Una striscia quotidiana di riflessione

di Paolo Fileni

Coronavirus – 152 contagiati, 3 i morti

L’aggiornamento di Angelo Borrelli, capo della Protezione Civile


23 febbraio 2020 – “Ad oggi abbiamo 149 persone positive al Coronavirus, tre le vittime”. Così l’ultimo aggiornamento odierno di Angelo Borrelli (foto), capo della Protezione Civile. Nel dettaglio, 110 in Lombardia, 21 in Veneto (2 a Venezia), 6 in Piemonte, 9 in Emilia Romagna, 2 nel Lazio. “Tra i contagiati – ha aggiunto Borrelli – 55 sono ricoverati, 25 in terapia intensiva e 19 in isolamento a casa. Il livello di prevenzione è altissimo. Tutti i possibili casi sono stati verificati in laboratorio, eseguiti oltre tremila tamponi”.

Il paziente zero non è stato ancora individuato. “È difficile prevedere la diffusione – ha concluso Borrelli – Siamo pronti a usare caserme e hotel per eventuali quarantene”.

Intanto, il Ministero dell’Istruzione informa che per motivi precauzionali vengono sospese le uscite didattiche e i viaggi di istruzione delle scuole, in Italia e all’Estero. Sospensione in vigore a partire da oggi, domenica 23 febbraio.

Tra le misure di contrasto al diffondersi del virus, in Friuli Venezia Giulia si è deciso di sospendere tutte le attività didattiche, esami, conferenze negli atenei fino al 1° marzo. Così come in Veneto. Analoga decisone è stata presa in Emilia Romagna fino al prossimo sabato. Chiuse anche scuole, nidi, impianti sportivi e musei. Misure riprese anche in Piemonte dove si è deciso di fermare per una settimana gli atenei e le scuole della regione.

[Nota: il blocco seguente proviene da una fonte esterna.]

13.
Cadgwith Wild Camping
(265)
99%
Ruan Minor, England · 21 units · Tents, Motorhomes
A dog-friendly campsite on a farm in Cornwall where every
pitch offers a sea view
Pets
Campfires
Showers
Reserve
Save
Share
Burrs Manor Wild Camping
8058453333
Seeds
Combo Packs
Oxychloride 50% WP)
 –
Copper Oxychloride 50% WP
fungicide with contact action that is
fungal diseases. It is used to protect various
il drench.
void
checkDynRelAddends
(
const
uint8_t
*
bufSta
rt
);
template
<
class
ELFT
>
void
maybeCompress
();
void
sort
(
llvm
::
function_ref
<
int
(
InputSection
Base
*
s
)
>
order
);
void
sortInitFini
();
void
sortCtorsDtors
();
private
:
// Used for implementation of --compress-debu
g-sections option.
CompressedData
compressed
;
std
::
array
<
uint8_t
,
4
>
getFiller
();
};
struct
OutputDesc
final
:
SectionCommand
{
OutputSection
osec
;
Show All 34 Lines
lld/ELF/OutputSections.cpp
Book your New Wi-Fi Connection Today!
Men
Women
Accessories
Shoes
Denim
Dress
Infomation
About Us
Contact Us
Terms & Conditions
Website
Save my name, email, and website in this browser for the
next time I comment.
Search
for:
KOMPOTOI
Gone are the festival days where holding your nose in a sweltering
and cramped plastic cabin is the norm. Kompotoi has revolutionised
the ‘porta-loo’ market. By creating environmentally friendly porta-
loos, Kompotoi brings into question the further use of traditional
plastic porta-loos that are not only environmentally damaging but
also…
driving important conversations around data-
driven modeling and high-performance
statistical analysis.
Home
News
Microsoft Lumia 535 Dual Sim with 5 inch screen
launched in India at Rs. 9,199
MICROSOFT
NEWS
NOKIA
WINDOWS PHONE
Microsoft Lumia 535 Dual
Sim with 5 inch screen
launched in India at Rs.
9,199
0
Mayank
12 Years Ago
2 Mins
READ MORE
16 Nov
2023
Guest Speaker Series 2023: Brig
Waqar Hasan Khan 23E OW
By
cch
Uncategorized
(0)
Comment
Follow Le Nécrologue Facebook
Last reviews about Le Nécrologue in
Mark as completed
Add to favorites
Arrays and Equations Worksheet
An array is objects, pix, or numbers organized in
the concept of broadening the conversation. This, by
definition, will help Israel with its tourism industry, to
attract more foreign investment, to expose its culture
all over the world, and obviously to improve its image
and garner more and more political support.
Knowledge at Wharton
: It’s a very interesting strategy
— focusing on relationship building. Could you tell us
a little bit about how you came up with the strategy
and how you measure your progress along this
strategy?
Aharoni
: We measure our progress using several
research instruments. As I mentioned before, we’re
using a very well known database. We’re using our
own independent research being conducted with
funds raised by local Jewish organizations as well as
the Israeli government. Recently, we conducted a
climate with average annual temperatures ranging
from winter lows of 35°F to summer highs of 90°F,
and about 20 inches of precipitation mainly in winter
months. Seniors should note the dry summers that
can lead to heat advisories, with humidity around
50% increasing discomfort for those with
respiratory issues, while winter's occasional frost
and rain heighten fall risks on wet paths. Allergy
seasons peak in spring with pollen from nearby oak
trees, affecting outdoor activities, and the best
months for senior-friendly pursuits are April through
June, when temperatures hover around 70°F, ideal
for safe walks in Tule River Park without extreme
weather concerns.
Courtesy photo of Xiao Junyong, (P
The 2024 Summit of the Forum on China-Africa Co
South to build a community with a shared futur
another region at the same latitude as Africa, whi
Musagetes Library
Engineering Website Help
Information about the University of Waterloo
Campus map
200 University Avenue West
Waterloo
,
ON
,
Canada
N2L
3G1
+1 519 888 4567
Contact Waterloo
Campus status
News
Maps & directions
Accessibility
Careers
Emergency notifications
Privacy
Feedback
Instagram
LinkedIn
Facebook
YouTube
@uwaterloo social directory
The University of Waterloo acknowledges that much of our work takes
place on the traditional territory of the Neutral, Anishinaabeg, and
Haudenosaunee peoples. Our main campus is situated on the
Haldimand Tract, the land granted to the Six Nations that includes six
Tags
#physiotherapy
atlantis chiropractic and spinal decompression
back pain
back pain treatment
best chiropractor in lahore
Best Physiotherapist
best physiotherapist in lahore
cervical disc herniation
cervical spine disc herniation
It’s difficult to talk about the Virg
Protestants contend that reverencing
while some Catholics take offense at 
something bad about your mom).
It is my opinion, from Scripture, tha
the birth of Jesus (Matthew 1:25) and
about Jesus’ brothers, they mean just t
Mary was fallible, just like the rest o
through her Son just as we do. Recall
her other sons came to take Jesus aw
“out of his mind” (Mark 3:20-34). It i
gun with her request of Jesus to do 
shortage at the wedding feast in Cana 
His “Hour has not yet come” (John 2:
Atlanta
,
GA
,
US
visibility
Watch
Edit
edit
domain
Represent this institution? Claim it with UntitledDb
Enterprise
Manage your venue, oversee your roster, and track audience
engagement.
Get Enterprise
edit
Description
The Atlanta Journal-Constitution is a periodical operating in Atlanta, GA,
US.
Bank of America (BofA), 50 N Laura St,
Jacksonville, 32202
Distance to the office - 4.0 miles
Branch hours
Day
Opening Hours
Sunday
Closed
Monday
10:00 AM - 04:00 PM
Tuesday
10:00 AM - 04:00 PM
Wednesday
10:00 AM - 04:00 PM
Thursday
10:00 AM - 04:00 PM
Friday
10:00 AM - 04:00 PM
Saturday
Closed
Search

In Lombardia, tutto sospeso fino al 29 febbraio: attività didattiche delle Università, stop anche alle scuole, asili nido, musei, manifestazioni sportive, ludiche, ogni evento culturale. Sospese anche tutte le messe e chiusi gli oratori. Il Teatro alla Scala ha sospeso tutte le rappresentazioni. Chiuso anche il Duomo di Milano e la Pinacoteca. A Genova, chiusa l’Università per una settimana. A Roma, il Campus Bio Medico ha rinviato il test di ammissione a Medicina previsto per martedì 25 febbraio.

A Venezia, il Governatore Zaia e il ministro Speranza hanno firmato un’ordinanza con la quale vengono bloccate tutte le manifestazioni pubbliche, compreso il Carnevale di Venezia a partire dalle 24 di oggi. Nelle Marche, come comunicato oggi dal Governatore Ceriscioli, non si registra nessun caso di contagio. Ciò non fa certo abbassare la guardia al Gores, il centro diagnostico regionale di riferimento, che continua ad operare e ad organizzarsi per trovarsi pronto ad ogni eventuale allerta.